The results of a randomized, phase III trial have found that adding bevacizumab to standard adjuvant chemotherapy did not improve disease-free survival in early-stage colon cancer.

This was the first study to report results on the use of bevacizumab as an adjuvant treatment. The antibody, which targets the vascular endothelial growth factor (VEGF) receptor, is currently approved in the United States for metastatic colorectal, breast, and lung cancers, and other trials are ongoing to evaluate it as an adjuvant treatment for a variety of solid tumors.

The current study enrolled 2,710 patients who were randomized to receive six months of standard adjuvant chemotherapy or six months of adjuvant chemotherapy combined with bevacizumab plus an additional six months of bevacizumab after the chemotherapy had ended. All patients in the study had stage II or stage III disease and first had surgery to remove their tumors. After a median follow-up of three years, the investigators found that 77.4 percent of patients in the experimental group (bevacizumab) were alive and free of disease, compared with 75.5 percent of patients in the control group, a difference that was not statistically significant. There were no unexpected side effects in either arm and the toxicities from bevacizumab were well tolerated.

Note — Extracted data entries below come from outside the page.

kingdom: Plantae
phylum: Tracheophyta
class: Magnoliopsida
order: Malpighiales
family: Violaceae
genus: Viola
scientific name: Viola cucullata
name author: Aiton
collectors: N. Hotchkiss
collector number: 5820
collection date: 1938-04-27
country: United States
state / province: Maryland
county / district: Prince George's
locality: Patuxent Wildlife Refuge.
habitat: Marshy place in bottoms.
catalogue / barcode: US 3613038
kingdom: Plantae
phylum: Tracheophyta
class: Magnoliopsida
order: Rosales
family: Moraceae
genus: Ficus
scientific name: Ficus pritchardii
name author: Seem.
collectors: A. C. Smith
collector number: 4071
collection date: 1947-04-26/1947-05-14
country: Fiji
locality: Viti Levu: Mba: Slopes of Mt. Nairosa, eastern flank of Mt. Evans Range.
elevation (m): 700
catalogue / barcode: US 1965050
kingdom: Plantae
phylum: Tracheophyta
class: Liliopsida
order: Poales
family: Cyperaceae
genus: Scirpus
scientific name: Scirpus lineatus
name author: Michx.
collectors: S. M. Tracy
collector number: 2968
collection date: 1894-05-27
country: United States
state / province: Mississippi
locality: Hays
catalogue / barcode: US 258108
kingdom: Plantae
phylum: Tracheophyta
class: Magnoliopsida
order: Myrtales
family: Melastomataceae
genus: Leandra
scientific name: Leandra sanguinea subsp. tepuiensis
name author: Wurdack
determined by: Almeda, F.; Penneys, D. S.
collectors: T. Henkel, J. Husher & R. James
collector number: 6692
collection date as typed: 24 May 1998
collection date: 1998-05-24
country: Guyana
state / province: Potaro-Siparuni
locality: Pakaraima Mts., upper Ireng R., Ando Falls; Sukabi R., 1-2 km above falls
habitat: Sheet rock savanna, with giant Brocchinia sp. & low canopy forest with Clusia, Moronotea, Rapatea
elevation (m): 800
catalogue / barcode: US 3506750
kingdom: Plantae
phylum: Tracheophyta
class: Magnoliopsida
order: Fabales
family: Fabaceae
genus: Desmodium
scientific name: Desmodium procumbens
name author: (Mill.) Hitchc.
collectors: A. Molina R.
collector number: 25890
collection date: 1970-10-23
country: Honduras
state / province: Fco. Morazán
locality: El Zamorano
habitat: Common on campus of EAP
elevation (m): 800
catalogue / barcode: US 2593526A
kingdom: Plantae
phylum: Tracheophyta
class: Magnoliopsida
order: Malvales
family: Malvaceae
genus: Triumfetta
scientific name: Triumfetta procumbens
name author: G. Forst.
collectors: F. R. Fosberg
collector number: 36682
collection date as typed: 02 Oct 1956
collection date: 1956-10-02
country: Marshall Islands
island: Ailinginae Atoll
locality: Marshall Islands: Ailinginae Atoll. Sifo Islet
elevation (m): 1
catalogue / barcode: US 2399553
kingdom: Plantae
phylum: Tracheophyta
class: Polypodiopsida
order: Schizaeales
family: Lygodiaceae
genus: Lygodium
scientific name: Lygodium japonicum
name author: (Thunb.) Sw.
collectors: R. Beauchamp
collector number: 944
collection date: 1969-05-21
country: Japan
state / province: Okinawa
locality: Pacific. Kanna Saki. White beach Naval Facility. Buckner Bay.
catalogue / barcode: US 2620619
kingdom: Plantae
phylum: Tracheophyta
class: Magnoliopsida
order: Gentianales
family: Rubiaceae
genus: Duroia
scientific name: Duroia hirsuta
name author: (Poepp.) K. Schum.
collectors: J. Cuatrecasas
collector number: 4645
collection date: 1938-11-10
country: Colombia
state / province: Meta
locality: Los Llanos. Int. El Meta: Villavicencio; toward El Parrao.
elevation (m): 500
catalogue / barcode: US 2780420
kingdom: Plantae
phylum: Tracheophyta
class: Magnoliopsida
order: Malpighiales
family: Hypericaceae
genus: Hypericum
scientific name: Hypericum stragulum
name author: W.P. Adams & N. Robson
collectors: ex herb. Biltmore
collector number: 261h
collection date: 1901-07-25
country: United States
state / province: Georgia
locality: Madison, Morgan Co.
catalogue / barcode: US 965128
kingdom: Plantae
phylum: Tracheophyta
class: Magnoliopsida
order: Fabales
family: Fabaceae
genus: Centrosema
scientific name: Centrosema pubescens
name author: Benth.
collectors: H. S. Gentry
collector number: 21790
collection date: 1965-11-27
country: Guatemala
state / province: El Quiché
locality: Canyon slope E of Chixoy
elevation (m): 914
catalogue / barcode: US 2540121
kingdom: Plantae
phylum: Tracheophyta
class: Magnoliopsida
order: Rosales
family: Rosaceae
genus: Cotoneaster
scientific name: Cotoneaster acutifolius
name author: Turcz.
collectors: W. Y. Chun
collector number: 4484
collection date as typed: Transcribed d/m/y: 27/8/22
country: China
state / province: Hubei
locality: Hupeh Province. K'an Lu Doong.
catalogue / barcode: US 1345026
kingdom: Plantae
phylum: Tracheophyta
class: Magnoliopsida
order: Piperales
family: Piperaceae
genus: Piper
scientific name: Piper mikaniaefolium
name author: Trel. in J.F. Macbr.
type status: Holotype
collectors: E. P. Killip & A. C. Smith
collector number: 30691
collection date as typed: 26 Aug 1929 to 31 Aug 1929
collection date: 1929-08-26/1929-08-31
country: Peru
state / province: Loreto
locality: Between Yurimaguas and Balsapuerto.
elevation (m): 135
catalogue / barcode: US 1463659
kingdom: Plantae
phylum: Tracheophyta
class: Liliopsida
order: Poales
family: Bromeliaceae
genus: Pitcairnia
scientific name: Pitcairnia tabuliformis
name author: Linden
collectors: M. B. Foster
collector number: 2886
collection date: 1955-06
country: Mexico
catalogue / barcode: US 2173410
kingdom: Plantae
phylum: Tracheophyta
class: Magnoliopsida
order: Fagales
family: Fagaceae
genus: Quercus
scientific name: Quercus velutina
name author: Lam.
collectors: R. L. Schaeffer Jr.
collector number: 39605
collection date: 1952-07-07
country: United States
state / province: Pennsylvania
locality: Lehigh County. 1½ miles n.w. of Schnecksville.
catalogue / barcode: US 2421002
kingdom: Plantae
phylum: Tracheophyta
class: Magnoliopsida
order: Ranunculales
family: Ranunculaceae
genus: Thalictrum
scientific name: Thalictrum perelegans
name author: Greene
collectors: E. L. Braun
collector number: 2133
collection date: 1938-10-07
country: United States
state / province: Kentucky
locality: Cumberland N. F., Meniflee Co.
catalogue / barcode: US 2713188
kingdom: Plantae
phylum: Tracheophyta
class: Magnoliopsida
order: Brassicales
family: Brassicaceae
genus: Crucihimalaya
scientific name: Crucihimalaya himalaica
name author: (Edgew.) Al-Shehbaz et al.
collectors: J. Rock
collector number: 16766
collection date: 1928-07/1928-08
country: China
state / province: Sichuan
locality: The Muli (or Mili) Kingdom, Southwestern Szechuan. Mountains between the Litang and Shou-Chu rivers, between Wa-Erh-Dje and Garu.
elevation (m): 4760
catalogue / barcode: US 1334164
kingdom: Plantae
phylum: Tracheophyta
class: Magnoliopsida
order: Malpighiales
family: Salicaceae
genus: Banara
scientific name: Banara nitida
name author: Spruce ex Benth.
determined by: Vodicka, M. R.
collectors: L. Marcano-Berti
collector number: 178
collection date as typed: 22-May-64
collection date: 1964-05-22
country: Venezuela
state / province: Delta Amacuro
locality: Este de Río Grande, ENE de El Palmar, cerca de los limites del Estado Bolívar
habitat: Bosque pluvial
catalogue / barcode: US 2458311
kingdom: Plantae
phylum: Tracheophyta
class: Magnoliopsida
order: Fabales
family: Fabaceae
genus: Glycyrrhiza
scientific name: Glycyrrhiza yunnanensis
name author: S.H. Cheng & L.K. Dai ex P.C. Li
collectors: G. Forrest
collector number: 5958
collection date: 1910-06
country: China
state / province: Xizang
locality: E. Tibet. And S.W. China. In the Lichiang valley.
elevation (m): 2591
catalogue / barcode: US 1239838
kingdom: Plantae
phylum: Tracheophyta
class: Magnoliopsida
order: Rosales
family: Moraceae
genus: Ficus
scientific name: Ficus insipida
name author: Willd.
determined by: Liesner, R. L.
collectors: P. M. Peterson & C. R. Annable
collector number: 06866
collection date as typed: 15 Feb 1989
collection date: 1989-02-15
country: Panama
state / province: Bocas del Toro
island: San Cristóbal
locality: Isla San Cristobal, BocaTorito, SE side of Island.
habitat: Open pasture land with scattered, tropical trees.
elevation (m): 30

"One interesting effect was that during the year that patients were receiving bevacizumab we saw a benefit in disease-free survival that subsequently diminished when follow-up was completed," said Norman Wolmark, M.D., chairman of the Department of Human Oncology at Allegheny General Hospital and the study's lead author. "Our overall conclusion is that bevacizumab was not effective as an adjuvant treatment for early-stage colon cancer, but the transient benefit we saw in patients who received bevacizumab illustrates that we have more to learn about how this reagent works, and we need to design more clinical trials to determine how it can be used most effectively."

The trial was conducted by the National Surgical Adjuvant Breast and Bowel Project (NSABP) group, chaired by Dr. Wolmark, and was funded by the National Cancer Institute.